Pending retirement can promote a lot of reminiscing, so I scheduled a visit with our departing faculty to hear more about what it was like at Viterbo and what memories they will be carrying with them as they locked up their offices one final time.
Joan Keller-Maresh, nursing, talked about what it was like to be just 40 and to suffer a debilitating stroke in the very first year of her teaching career. Frightened and uncertain about her future, a loving and caring campus community embraced her and gradually her fears dissipated.
Dave Schulz, business, couldn’t get over the shock he experienced when fellow faculty paid him the ultimate compliment after just his first year at Viterbo, naming him Teacher of the Year. If you can believe it, Schulz made a confession that would shock the payroll officer at Viterbo. “This is the most fun I’ve ever been paid to do. In fact, I never told my wife, but I would have done it for nothing,” said Schulz who enjoyed two other careers and didn’t get started at Viterbo until he was in his 50s.
Susan Rush, music theatre, said an actor is always on the move looking for his or her next job. At Viterbo, she broke the rule and stayed because she liked La Crosse, her students, and her colleagues. “I just nested,” she admitted.
Pat Wessels, nursing, doesn’t recall how many students she taught, although she knows the total is plenty. At 68, she leaves still believing she has a lot more to give and thankful for her rich and rewarding career at Viterbo.

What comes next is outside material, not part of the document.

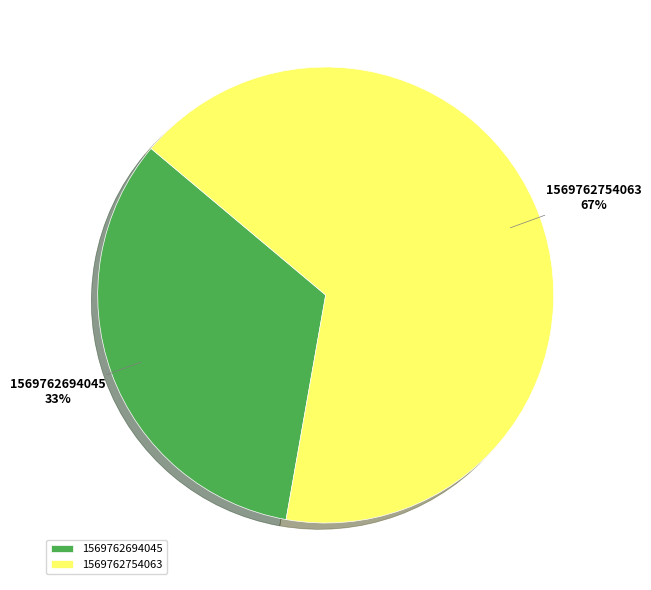

Does 1569762754063 represent more than half of the total?

Yes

Jerry Benser’s passion for music and teaching is impossible to miss. He brought with him, for our chat, letters of thanks from several students often containing heartfelt reflections that he could hardly talk about without choking up.
Finally, Larry Krajewski, a man always known to speak his mind, logged 37 years at Viterbo, quite a feat by anyone’s standard. At Viterbo, he taught every course in the math curriculum except probability and statistics. Years of routine? Hardly. He said he’ll miss teaching and in particular, his colleagues. “We had a wonderful department. I can’t think of a time when we’ve had a serious fight. We always worked things out,” he said.

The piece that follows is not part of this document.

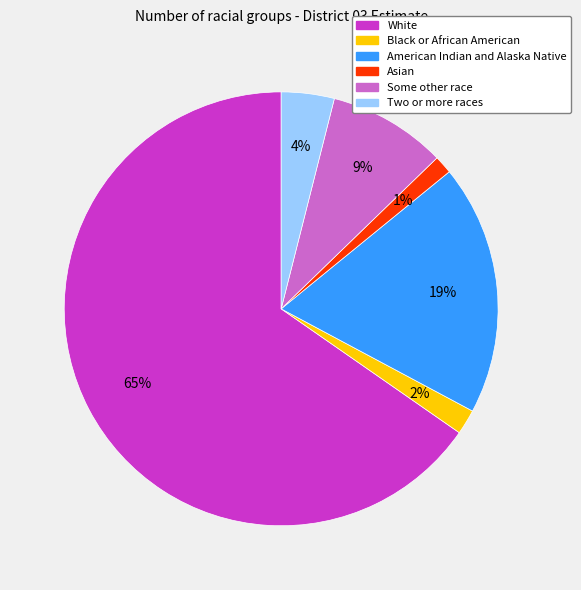

What percentage is the Black or African American slice, to the nearest percent?

2%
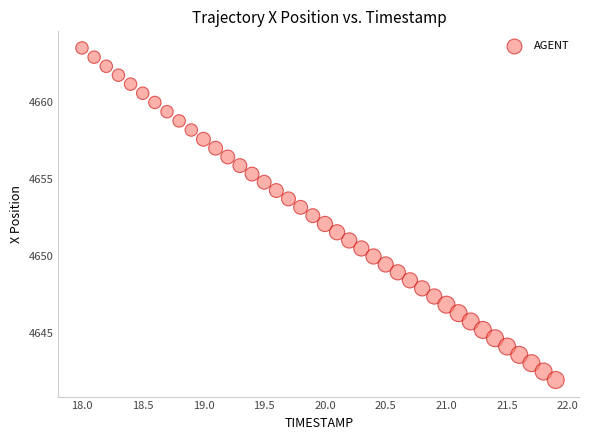

What is the range of Y values (max minus min)?

21.6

All had stories to tell that began and ended in a similar fashion. Dedicated professionals, they love teaching, interaction with their students, and the daily dose of stimulating conversation that goes on among friends and fellow faculty within the campus community where good chemistry and camaraderie prevail.
I couldn’t help but feel that Viterbo founders would be pleased with what I was hearing from this first large group of lay faculty to retire at the same time. The Franciscan Sisters of Perpetual Adoration (FSPA) started this educational mission well over a century ago.
Some names are familiar. Sisters Celestine Cepress, English; Grace Clare Beznouz, nursing; Marie Leon LaCroix, theatre; symbolize hundreds of other like-minded FSPA members who dedicated their life work to advancing the mission of Viterbo and the careers of its students.
I love the way Jerry Benser described the FSPA he worked with early in his career and the way a cadre of dedicated nuns influenced his approach to the music profession. The sisters he knew led by example. Today, the term “mentoring” is a fancier modern day equivalent.
“Whatever needed doing, they (FSPA) just did it. You could feel the dedication, devotion and spiritual quality the nuns had. They weren’t trying to get us to adopt a ‘24/7’ approach. It just happened.”
I have to agree. When I started at Viterbo 24 years ago, 33 FSPA were working at the university. I knew many and worked incredibly hard to meet their standards in the hopes that I would not disappoint.
While the number of FSPA has dwindled over the years, the expectation always remained that the stewardship, mission, and Franciscan way would be carried on by future generations of lay faculty and administrators.
Some might say that the FSPA vision is a tall order to maintain in today’s highly mobile, grab ’n’ go, here-today and gone-tomorrow society.
But, Viterbo is still a place that works, adhering to Franciscan values while growing and changing and meeting the challenges that go with it.
Some things change, but in good places like Viterbo, the underlying values that bind a community together, remain the same.
That’s what keeps Viterbo going and why the university continues to attract dedicated, quality faculty and staff.
And to those who have just retired, thanks for your commitment, for putting students first, and most of all, for being an important chapter in the continuing Viterbo story. Your retirement is well deserved. Your colleagues that remain and the future generations of faculty and staff who will follow in your footsteps, will do like the FSPA did for us, benefit from your good work.